Re: Question regarding ptrace work for LInux v3.1

From: Oleg Nesterov
Date: Mon Mar 21 2016 - 15:28:16 EST


On 03/21, Patrick Donnelly wrote:
>
> That seems to be the case but it will only report certain events (not
> syscalls). I have observed PTRACE_EVENT_EXIT and PTRACE_EVENT_CLONE
> events... Hmm, now that I think about this, it would be necessary to
> see the initial SIGSTOP (or PTRACE_EVENT_STOP) in order to initiate
> syscall tracing via PTRACE_SYSCALL. So that does seem to indicate the
> problem.

Yes, exactly, you need to see the initial SIGSTOP or another event which
can be reported before it.

> > To clarify, the usage of SIGSTOP in ptrace was always buggy by design.
> > For example, SIGCONT from somewhere can remove the pending (and not yet
> > reported) SIGSTOP, and this _can_ explain the problem you hit.
>
> The tree of processes being traced do no send any signals but an
> external process may have.

I am looking into

https://github.com/cooperative-computing-lab/cctools/blob/5ccb04599ba2ee125730981f53add80d98cf8161/parrot/src/pfs_main.cc

and this code

case SIGSTOP:
/* Black magic to get threads working on old Linux kernels... */

if(p->nsyscalls == 0) { /* stop before we begin running the process */
debug(D_DEBUG, "suppressing bootstrap SIGSTOP for %d",pid);
signum = 0; /* suppress delivery */
kill(p->pid,SIGCONT);
}
break;

doesn't look right. Note that kill(pid,SIGCONT) affects the whole thread-
group. So if this kill() races with another thread doing clone() you can
hit the problem you described.

·····

> _Short task_: Write out the passage of the ptrace reply from "doesn't look right." to "problem you described.", word for word.

> _Dataset extract_:
·····

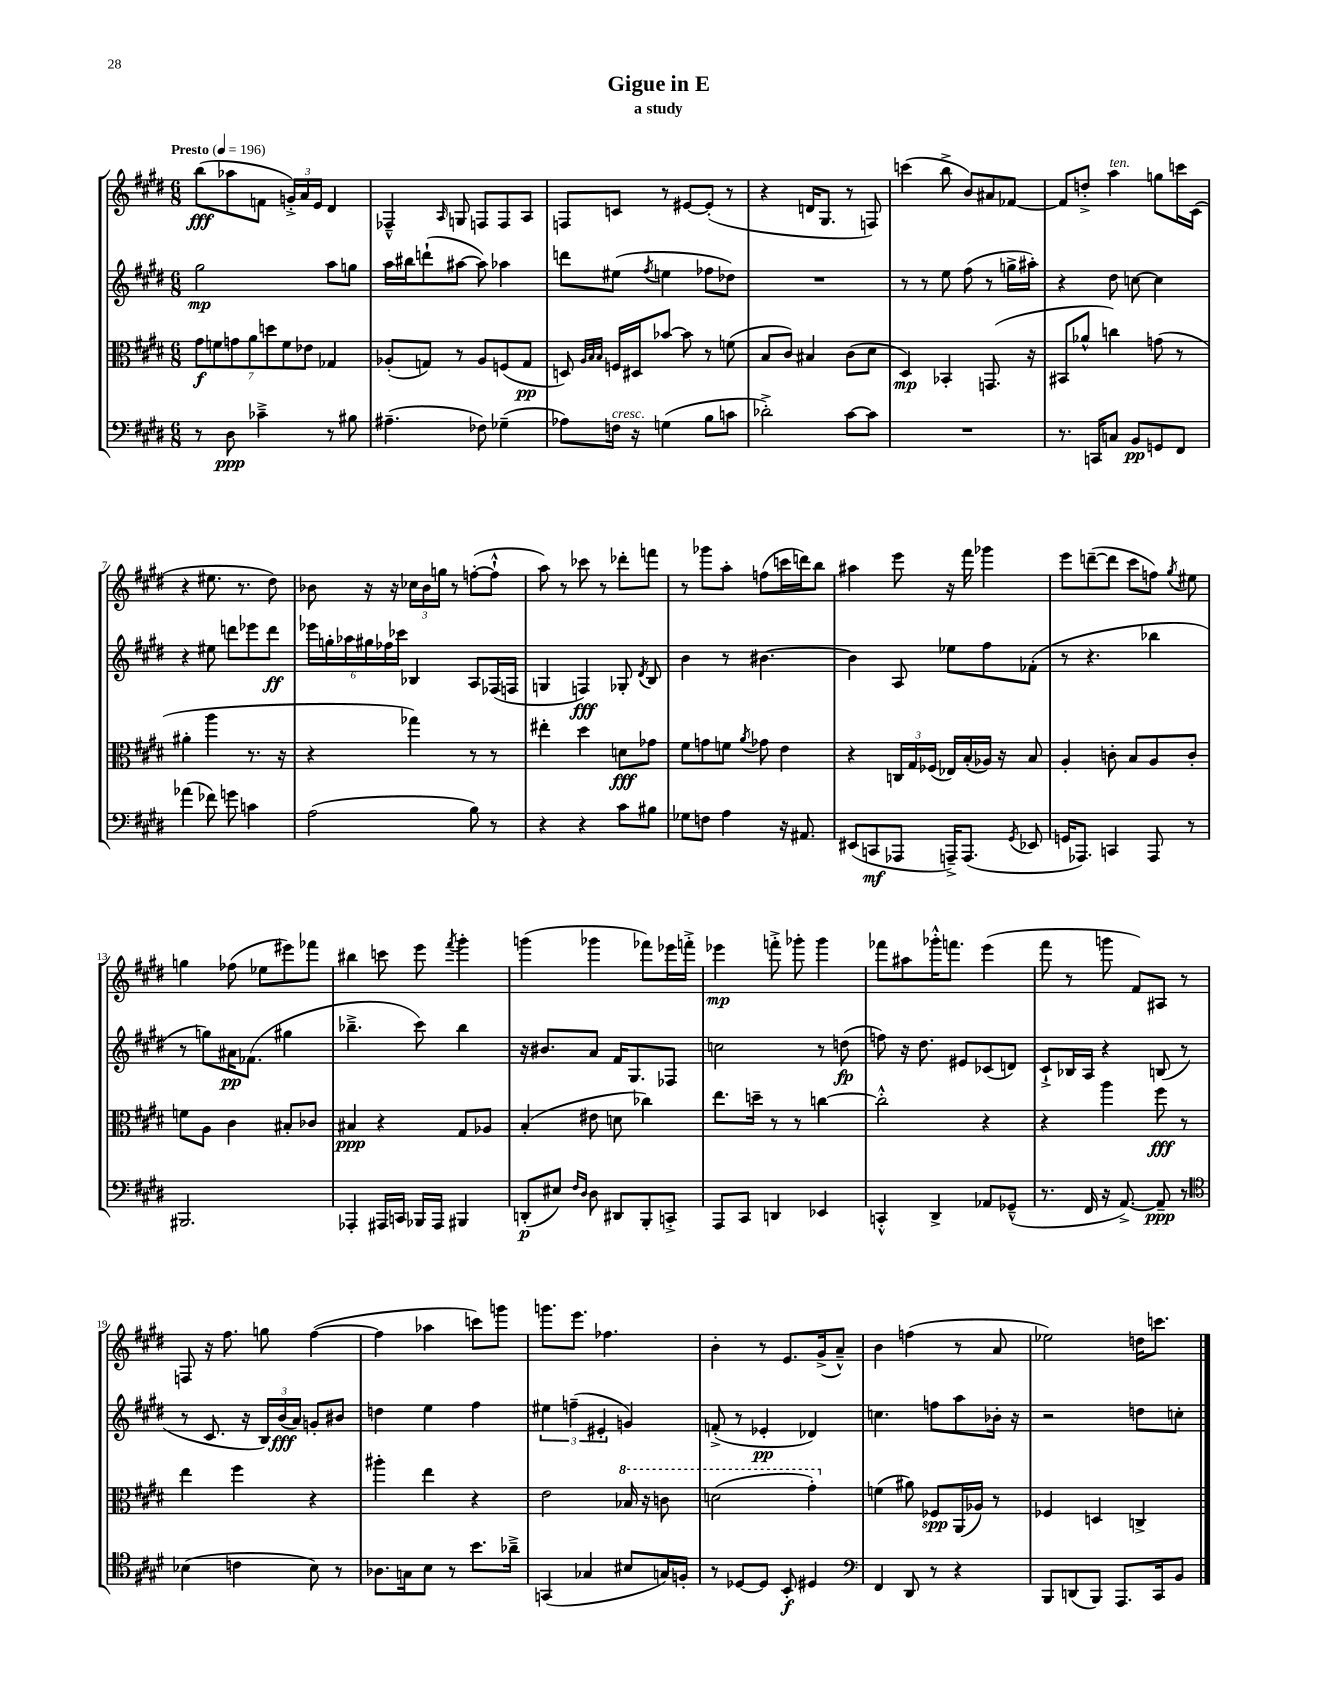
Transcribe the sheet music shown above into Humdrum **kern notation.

·····

> _Task answer_:
doesn't look right. Note that kill(pid,SIGCONT) affects the whole thread-
group. So if this kill() races with another thread doing clone() you can
hit the problem you described.